At a wonderful ceremony at the new flagship Foyles Bookshop on Charing Cross Road, London, the great and the good in SF literature were gathered together for the announcement of the 2014 winner.
A few glasses of wine, some good speeches and finally, two time winner of the Clarke, Pat Cadigan, opened the envelope... not before grabbing a selfie with the audience!
So, the six shortlisted books for the Arthur C. Clarke Award for best science fiction novel of the year published in 2014 are:
The Girl With All The Gifts - M.R. Carey (Orbit)
The Book Of Strange New Things - Michel Faber (Canongate)
Europe In Autumn - Dave Hutchinson (Solaris)
Memory Of Water - Emmi Itäranta (HarperVoyager)
The First Fifteen Lives Of Harry August - Claire North (Orbit)
Station Eleven - Emily St John Mandel (Picador)
And the winner is Station Eleven - Emily St John Mandel
The 6 shortlisted titles were selected from a list of 107 individual eligible submissions, put forward by 36 different publishing houses and imprints.
Award Director Tom Hunter said:
“This is a quintessentially Clarke Award kind of a shortlist of exactly the sort that we've become known for over the years and always love to celebrate. Congratulations to all of our shortlisted authors, their publishing teams and, of course, a big thank you to everyone on our judging panel this year.
“We've got six authors who have never been nominated for the Clarke Award before and while the subject matter may often be dark, when we think about what this list says about the strength of science fiction literature itself, I see a future that's full of confidence, creativity and diversity of imagination.”

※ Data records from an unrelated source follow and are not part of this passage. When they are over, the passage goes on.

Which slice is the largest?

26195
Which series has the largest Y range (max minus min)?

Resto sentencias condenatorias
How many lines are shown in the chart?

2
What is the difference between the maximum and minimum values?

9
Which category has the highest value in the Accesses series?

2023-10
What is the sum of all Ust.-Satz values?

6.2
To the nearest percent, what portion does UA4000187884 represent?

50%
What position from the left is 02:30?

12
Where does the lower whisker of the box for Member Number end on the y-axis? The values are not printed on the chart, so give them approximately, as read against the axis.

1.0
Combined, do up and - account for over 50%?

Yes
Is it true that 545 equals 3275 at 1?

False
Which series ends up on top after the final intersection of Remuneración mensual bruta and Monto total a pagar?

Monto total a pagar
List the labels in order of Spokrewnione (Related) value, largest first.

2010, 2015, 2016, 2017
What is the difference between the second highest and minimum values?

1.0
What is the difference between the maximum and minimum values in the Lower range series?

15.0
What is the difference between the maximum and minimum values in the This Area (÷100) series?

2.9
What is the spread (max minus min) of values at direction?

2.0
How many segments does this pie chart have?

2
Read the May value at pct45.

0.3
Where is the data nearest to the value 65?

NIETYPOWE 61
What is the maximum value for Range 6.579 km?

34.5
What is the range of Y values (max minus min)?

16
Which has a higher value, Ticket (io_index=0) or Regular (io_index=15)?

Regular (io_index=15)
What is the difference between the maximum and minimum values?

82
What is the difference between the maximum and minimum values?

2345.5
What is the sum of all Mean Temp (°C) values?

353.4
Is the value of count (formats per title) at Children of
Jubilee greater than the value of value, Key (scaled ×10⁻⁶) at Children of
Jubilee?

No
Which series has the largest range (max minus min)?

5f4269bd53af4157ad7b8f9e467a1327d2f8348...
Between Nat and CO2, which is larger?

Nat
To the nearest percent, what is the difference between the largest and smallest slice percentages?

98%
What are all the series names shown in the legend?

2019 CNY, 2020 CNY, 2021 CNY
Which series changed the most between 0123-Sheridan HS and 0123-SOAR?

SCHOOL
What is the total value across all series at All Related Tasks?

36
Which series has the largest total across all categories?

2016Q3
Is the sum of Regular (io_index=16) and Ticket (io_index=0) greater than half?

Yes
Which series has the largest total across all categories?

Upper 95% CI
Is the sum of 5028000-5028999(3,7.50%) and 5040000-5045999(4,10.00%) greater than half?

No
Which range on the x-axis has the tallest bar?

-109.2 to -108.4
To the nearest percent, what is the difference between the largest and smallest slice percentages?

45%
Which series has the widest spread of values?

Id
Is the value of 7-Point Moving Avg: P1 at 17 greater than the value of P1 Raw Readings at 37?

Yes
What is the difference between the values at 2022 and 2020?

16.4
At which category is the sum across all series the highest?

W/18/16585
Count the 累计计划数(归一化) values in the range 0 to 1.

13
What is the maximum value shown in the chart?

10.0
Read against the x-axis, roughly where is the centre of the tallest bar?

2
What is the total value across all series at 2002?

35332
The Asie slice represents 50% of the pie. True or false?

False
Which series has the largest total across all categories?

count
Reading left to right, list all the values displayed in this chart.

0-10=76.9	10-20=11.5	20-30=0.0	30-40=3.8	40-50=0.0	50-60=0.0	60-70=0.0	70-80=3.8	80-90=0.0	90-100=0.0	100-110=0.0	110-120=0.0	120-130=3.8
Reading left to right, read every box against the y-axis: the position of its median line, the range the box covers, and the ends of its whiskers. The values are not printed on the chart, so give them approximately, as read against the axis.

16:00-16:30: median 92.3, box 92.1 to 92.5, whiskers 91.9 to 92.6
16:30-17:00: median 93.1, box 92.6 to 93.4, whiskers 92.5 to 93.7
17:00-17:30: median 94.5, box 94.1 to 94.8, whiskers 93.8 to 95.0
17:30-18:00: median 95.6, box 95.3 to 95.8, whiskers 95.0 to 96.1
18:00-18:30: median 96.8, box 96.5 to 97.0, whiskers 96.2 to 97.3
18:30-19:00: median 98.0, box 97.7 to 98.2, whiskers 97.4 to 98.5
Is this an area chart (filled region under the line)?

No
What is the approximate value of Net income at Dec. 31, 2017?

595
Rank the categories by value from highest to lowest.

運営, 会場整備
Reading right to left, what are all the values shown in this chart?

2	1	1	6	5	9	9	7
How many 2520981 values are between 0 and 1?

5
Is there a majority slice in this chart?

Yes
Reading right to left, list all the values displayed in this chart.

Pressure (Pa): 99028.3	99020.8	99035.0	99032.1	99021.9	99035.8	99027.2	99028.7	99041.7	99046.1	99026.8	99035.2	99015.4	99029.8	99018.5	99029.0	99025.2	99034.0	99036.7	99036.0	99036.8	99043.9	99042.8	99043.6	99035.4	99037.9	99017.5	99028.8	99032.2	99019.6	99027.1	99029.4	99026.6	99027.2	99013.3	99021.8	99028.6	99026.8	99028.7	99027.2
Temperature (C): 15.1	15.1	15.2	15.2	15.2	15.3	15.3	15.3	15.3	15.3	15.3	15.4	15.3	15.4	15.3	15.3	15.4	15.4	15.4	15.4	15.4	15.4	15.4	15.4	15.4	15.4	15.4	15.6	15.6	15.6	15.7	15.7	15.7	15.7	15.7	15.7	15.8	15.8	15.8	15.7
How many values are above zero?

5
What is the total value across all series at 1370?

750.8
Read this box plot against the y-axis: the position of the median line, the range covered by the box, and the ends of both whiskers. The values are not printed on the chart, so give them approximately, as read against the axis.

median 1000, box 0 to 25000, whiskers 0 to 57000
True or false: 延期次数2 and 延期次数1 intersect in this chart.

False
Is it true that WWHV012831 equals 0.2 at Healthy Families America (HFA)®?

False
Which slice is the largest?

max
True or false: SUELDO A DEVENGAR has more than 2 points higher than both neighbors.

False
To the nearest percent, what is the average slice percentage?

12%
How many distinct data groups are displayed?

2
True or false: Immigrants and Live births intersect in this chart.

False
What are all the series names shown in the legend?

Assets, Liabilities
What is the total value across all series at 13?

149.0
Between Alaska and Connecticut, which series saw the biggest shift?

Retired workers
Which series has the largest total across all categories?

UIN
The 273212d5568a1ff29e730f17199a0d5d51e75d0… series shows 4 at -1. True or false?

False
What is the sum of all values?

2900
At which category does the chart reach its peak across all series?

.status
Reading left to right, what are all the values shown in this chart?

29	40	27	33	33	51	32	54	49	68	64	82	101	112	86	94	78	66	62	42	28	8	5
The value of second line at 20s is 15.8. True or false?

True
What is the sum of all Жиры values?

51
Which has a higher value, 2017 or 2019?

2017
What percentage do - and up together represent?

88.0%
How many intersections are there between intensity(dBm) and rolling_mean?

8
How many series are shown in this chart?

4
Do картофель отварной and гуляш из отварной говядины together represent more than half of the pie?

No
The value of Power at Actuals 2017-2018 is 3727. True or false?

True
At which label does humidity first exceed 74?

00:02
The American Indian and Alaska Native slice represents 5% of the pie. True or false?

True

Addressing recent issues around diversity and the overt politicising of genre awards, he added:
“Diversity in science fiction is the big topic right now, and rightly so, and the Clarke Award is as much a part of that conversation as any other award. Diversity for us means starting with as broad a range of voices and books as possible so we can pick a shortlist that we think really is the best of science fiction literature.
Awards should stimulate debate. Their choices should provoke a response, and that often means strong debate will be generated as a result, but an award actively seeking controversy is really missing the point and that goes double for any group seeking to artificially create controversy around an award for its own ends. In other words, it's not a battle of competing ideologies - left versus right - it's a simpler matter of constructive versus destructive attitudes."
“A good shortlist isn't a statement about what you should like, it's an invitation to go beyond the limits of what you already know so you can experience and enjoy something new. Why limit an appreciation of a literature that's built on the power of human imagination?”
The judging panel for the Arthur C. Clarke Award 2015 are:
Duncan Lawie, British Science Fiction Association
Nicholas Whyte, British Science Fiction Association
Sarah Brown, Science Fiction Foundation
Lesley Hall, Science Fiction Foundation
Leila Abu El Hawa, SCI-FI-LONDON
Andrew M. Butler represents the Arthur C. Clarke Award in a non-voting role as the Chair of the Judges.
The winner will be presented with a cheque for £2015.00 and the award itself, a commemorative engraved bookend.
The annual award is presented for the best science fiction novel of the year, and selected from a list of novels whose UK first edition was published in the previous calendar year.
The award was originally established by a generous grant from Sir Arthur C. Clarke with the aim of promoting science fiction in Britain, and is currently administered by the Serendip Foundation, a voluntary organisation created to oversee the on-going running and development of the award.
Members of the judging panel are nominated by supporting organisations, currently the British Science Fiction Association, the Science Fiction Foundation and the SCI-FI-LONDON film festival.